After I finished Little Women, I read one of the many YA new releases that are stacked in piles in our bookshop. There’s a lot of dystopia around, but since I’m feeling fairly depressed at the state of the world as it is (I must stop reading the papers!) I chose Meg Wolitzer’s Belzhar.
I was sent here because of a boy. His name was Reeve Maxfield, and I loved him and then he died, and almost a year passed and no one knew what to do with me. Finally it was decided to send me here.
Jam (short for Jamaica), traumatised by her boyfriend’s death, has been sent to The Wooden Barn, a boarding school for ’emotionally fragile, highly intelligent teenagers’.
She finds that she’s been enrolled for a course called Special Topics in English. Jam’s room-mate, DJ – who’d love to do the course – describes it as a ‘legendary’ class. The elderly teacher, Mrs Quenell, only teaches it when she wants to. It’s one semester long. You read only one writer. There are only five or six students. “It’s the smallest, most elite class in the entire school.”
When Jam begins the class, she finds that the set text is Sylvia Plath’s The Bell Jar. And that it’s a course requirement that, twice a week, the students write in the journals that Mrs Quenell hands to them. They’re red, leather-bound, very old – and magical. Jam finds that when she writes in her journal, she’s transported to another world, a world where Reeve is waiting for her. They talk, they laugh, they lie together on the grass and kiss. And then it’s over. She’s back in her room.
It’s soon clear that each of the students have been to this other place – which they eventually name Belzhar (a play on Plath’s title Bell Jar ) – and they’re as troubled by it as Jam. Eventually the comforting fantasies and dreams, the wishes and might-have-beens collide with reality. We get to know each student’s story – the shocking events that landed them at The Wooden Barn – but Jam holds out.

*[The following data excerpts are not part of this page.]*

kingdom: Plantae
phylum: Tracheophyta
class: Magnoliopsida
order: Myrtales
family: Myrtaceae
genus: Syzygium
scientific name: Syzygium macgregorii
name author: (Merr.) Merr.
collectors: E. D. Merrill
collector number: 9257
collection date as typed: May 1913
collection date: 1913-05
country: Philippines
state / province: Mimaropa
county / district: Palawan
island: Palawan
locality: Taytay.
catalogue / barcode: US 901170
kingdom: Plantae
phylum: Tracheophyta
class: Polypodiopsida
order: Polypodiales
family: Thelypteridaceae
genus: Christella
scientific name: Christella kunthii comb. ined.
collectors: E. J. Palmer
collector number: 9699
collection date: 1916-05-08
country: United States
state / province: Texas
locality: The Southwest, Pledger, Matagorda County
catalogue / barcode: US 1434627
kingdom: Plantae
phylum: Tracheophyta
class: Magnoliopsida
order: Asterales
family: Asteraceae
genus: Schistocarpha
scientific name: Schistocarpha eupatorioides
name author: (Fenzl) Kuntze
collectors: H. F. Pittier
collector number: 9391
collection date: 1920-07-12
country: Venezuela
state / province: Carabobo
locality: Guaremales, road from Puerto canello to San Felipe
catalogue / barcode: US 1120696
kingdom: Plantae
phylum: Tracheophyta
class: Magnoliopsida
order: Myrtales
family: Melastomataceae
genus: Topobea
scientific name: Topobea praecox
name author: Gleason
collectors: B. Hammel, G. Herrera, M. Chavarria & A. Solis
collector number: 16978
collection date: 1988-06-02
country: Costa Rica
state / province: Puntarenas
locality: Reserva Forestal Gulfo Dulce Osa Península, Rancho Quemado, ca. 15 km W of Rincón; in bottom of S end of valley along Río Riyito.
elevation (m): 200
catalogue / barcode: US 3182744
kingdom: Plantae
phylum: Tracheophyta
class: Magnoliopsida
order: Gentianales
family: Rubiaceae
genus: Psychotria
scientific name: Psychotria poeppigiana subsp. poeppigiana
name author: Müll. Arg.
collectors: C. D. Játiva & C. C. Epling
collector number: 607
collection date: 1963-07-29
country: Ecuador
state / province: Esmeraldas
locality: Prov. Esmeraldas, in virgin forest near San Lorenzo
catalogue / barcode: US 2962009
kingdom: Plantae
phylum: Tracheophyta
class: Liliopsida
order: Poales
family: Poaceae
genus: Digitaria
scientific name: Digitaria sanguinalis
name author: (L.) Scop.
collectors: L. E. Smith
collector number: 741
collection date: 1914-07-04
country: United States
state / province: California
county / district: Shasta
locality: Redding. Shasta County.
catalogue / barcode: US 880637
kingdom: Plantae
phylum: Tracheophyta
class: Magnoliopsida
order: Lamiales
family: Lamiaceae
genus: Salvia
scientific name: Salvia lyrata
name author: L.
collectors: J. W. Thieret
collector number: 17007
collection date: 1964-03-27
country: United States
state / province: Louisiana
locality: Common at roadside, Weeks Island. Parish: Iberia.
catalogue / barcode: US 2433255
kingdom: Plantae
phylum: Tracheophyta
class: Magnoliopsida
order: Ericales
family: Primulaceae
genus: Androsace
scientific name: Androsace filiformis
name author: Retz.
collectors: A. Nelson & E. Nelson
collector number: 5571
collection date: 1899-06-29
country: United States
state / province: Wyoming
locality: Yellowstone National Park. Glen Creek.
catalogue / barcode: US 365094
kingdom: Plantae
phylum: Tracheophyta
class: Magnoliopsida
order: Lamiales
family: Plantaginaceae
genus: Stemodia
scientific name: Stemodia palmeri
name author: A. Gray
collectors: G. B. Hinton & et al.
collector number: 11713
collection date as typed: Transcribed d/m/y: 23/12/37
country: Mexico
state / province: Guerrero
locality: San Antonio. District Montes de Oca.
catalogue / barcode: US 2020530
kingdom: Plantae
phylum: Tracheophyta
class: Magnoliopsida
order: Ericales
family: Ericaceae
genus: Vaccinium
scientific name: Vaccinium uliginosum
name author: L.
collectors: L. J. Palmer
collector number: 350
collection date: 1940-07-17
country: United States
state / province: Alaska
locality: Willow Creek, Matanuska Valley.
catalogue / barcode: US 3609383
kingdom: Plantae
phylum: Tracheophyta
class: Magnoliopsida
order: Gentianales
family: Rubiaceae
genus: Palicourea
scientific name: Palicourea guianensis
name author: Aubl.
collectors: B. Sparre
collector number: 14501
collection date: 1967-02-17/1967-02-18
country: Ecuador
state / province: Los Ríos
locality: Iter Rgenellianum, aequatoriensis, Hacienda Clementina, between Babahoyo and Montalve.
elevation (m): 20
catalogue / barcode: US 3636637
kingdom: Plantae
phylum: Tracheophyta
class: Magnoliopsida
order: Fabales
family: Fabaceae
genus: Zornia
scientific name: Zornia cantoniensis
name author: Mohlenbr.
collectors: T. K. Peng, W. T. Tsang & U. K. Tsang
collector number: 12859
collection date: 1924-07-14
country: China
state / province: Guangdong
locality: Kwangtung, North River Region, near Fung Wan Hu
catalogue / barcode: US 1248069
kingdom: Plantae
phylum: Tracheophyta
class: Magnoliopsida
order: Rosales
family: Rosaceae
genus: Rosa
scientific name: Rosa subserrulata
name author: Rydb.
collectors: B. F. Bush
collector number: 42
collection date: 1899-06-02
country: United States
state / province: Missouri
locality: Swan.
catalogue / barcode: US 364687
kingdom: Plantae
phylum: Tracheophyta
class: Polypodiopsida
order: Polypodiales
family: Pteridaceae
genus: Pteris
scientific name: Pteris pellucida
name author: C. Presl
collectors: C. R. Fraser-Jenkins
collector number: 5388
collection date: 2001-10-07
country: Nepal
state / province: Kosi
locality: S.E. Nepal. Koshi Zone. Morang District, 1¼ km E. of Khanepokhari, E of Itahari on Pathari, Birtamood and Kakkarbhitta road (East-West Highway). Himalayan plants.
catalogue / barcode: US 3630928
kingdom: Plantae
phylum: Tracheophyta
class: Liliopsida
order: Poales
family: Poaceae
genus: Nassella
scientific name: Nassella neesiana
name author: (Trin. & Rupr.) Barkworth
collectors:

She only tells us what happened at the very end of the book and I’d better not spoil anything except to reassure you that, though drawing on Plath’s poetry, prose and biography, Belzhar doesn’t end in suicide but in a satisfying resolution and a surprise.
Here’s a little list of the themes touches upon – abduction, adultery, alcoholism, depression, divorce, drug use, eating disorders, obsession, porn, sexual identity… A world away from Little Women – and nearly 150 years. I was talking to my editor about the two books and she suggested that books for young adults in Alcott’s era were often concerned with transforming yourself (for example, by conquering your faults), while most modern YA authors have a very different message. The hero’s or heroine’s journey is to authenticity and self-acceptance. I wonder what Louisa Alcott would think.
PS I’m assuming this is the US cover. Different, eh?